Minn. Stat. § 645.21 states “no law shall be construed to be retroactive unless clearly and manifestly so intended by the legislature.” Nothing in the legislative documentation suggests that the changes were to be an exception to this rule, or that they should be applied retroactively. In fact, session law outlining the changes as eventually enacted specifically provides that “unless otherwise specified, this article is effective for employees with dates of injury on or after October 1, 2018.”[2]
The substantive rights of the employer and employee are fixed by the law in effect on the date of injury. Joyce v. Lewis Bolt & Nut Co., 412 N.W.2d 304, 307, 40 W.C.D. 209, 213 (Minn. 1987). The employee, however, argues that the changes to Minn. Stat. § 176.101, subd. 4, are procedural, rather than substantive, and therefore should be applied retroactively. The employee maintains that since employees could rebut the age 67 retirement presumption and then potentially receive benefits to age 72, there is no additional substantive benefit created by the legislative amendment.[3] However, an entitlement to an additional benefit is much different than the possibility of rebutting a presumption that would end an entitlement. The employee also argues that very few cases would be affected by a retroactive application of the 2018 amendments to the statute. There is no evidence regarding how many cases would be affected, including the number of cases that have been previously tried or resolved on the same issue. Determination of whether a provision is procedural or substantive is a question of law, regardless of the number cases it may affect.

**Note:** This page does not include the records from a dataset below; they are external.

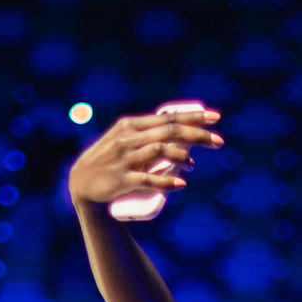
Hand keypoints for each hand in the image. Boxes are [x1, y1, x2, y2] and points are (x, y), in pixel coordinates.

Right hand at [68, 106, 223, 209]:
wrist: (82, 185)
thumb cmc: (111, 163)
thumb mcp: (127, 143)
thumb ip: (150, 136)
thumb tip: (181, 133)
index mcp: (131, 126)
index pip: (168, 118)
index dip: (193, 117)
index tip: (215, 118)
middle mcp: (128, 138)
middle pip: (169, 131)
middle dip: (197, 134)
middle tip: (219, 141)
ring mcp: (125, 158)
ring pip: (160, 150)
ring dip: (182, 157)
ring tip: (195, 165)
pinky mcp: (122, 180)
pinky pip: (148, 179)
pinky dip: (166, 182)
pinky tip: (182, 185)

Finally, appellant argues that the amendment to the law should be considered procedural, or else it would yield unfair results to different employees, of the same age, but injured on different dates. It is well established that in claims under the Workers’ Compensation Act, the law on the date of injury controls, except as noted above. Joyce, 412 N.W.2d at 307. As pointed out by the compensation judge, if there is no ability to have a start date for a law or an amendment, every amendment would apply to all dates of injury, a result that is untenable. The compensation judge’s finding that the October 1, 2018, amendment to the retirement presumption is not retroactive is affirmed.
Appellant also argues dismissal of the claim petition with prejudice was error since the appellant has the right to rebut the retirement presumption at a later date. The compensation judge determined that the employee has not rebutted the retirement presumption based on his current situation. That determination was based on the evidence presented at hearing. Thus, she dismissed the claim petition by which this claim was brought, with prejudice. This did not dismiss any potential future claim petition brought forth by the employee. While under res judicata concepts, certain claims might be foreclosed, the compensation judge did not bar the employee from pursuing a subsequent claim to rebut the retirement presumption. See Maxfield v. Stremel, 79 W.C.D. 753 (W.C.C.A. 2019). The compensation judge did not err in dismissing the employee’s claim petition with prejudice.

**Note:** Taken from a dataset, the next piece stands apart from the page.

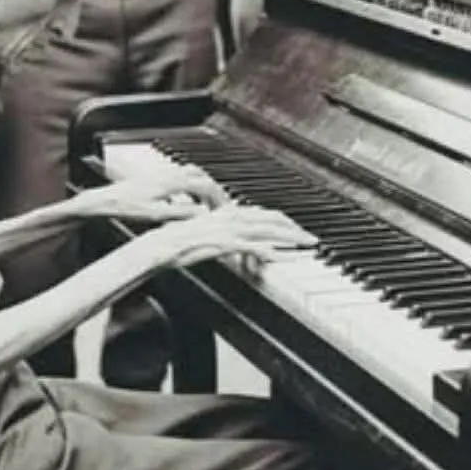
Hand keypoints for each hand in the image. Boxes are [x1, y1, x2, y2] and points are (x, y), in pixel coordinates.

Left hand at [88, 163, 228, 223]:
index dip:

[1] The employee appealed Finding No. 15, which state that “Since his PTD ceased, the employee and his wife have about $1,000 left each month after necessities…”. However, there was no argument as to an alternative monthly amount the employee had left each month from benefits they received.
[2] Laws of Minn. 2018, Chap. 185, Art. 5, Sec. 7.
[3] In Engman v. Metalcote Grease & Oil, 48 W.C.D. 327 (W.C.C.A. 1993) this court determined that amendments to the attorney fee cap were procedural rather than substantive as an award in excess of the cap was already available and thus not a new benefit.